Fadel Barro, le coordonateur du mouvement « Y en a marre », se dit meurtri. « On a honte et vraiment mal d’entendre le président manœuvrer et dire des mensonges. Il n’a absolument rien compris (…) Un président qui vous dit : « Je me dédis » et « la promesse n’engage que ceux qui y croient », que vaut vraiment sa parole », se demande-t-il.
Mouhamed Ndiaye, un jeune journaliste, pense qu’Abdoulaye Wade est dans une tour d’ivoire. « J’ai vu un Wade qui s’adressait à son clan et non aux Sénégalais. Il est vraiment entre des chefs de guerre comme lui et ils essayent de trouver des stratégies qui seront nulles et non avenues parce que de plus en plus, il est isolé ».
Au marché de Sandaga, les marchands ambulants sont partagés. D’un côté, il y a ceux qui soutiennent que Wade a tenu un langage de vérité aux opposants qui veulent détruire le pays qu’il a « si durement remis sur les rails ». De l’autre, ceux qui ont participé aux manifestations des 23 et 27 juin et qui « en ont marre de ce vieux rusé » que rien n’arrête. Ce deuxième groupe est le plus déterminé. Pape Diop, Moussa Bakhoum et Alé Mbaye sont les plus radicaux du groupe. « Nous allons réactiver les réseaux qui ont secoué le pays le 23. Wade se fout de nous. Comment peut-il vouloir encore diriger ce pays à 87 ans. S’il veut être candidat, il nous aura en face de lui », menacent-ils.

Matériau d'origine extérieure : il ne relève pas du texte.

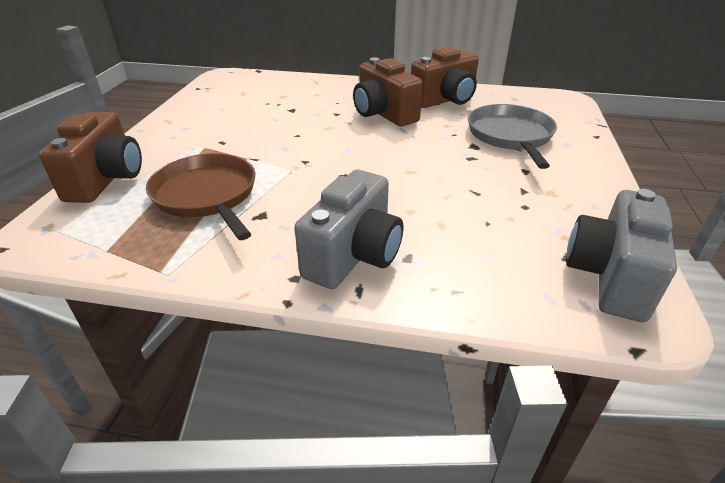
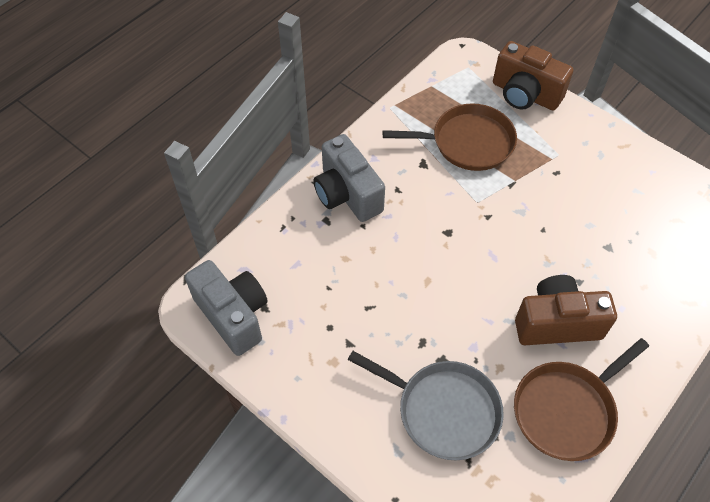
camera: 120 degrees right, 20 degrees up
(445, 100) = (567, 410): brown camera -> brown pan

A l’université, l’indignation est à son comble. Les étudiants, sympathisants de Y en a marre, ne décolèrent pas. Ils jugent le discours du président Wade « pathétique » et « indigne d’un président soucieux du devenir de sa jeunesse ». « Comment peut-il nous dire que sa parole n’a aucune valeur et en même temps nous promettre cent mille emplois. C’est du « foutage de gueule ». Il faut que cela cesse », déclare Khadim, un étudiant en médecine.
Abdou Lo, manager d’une entreprise de communication, trouve que Wade est dans la même posture que Gbagbo, il y a quelques mois. « Ce qui me surprend, c’est la confusion des genres entre l’Etat et le parti. Comme Gbagbo, il dit je gagne ou je gagne. Cela m’a fait froid dans le dos. Il est dans un déni du 23 juin. Lui et son parti sont dans une logique suicidaire », dit-il.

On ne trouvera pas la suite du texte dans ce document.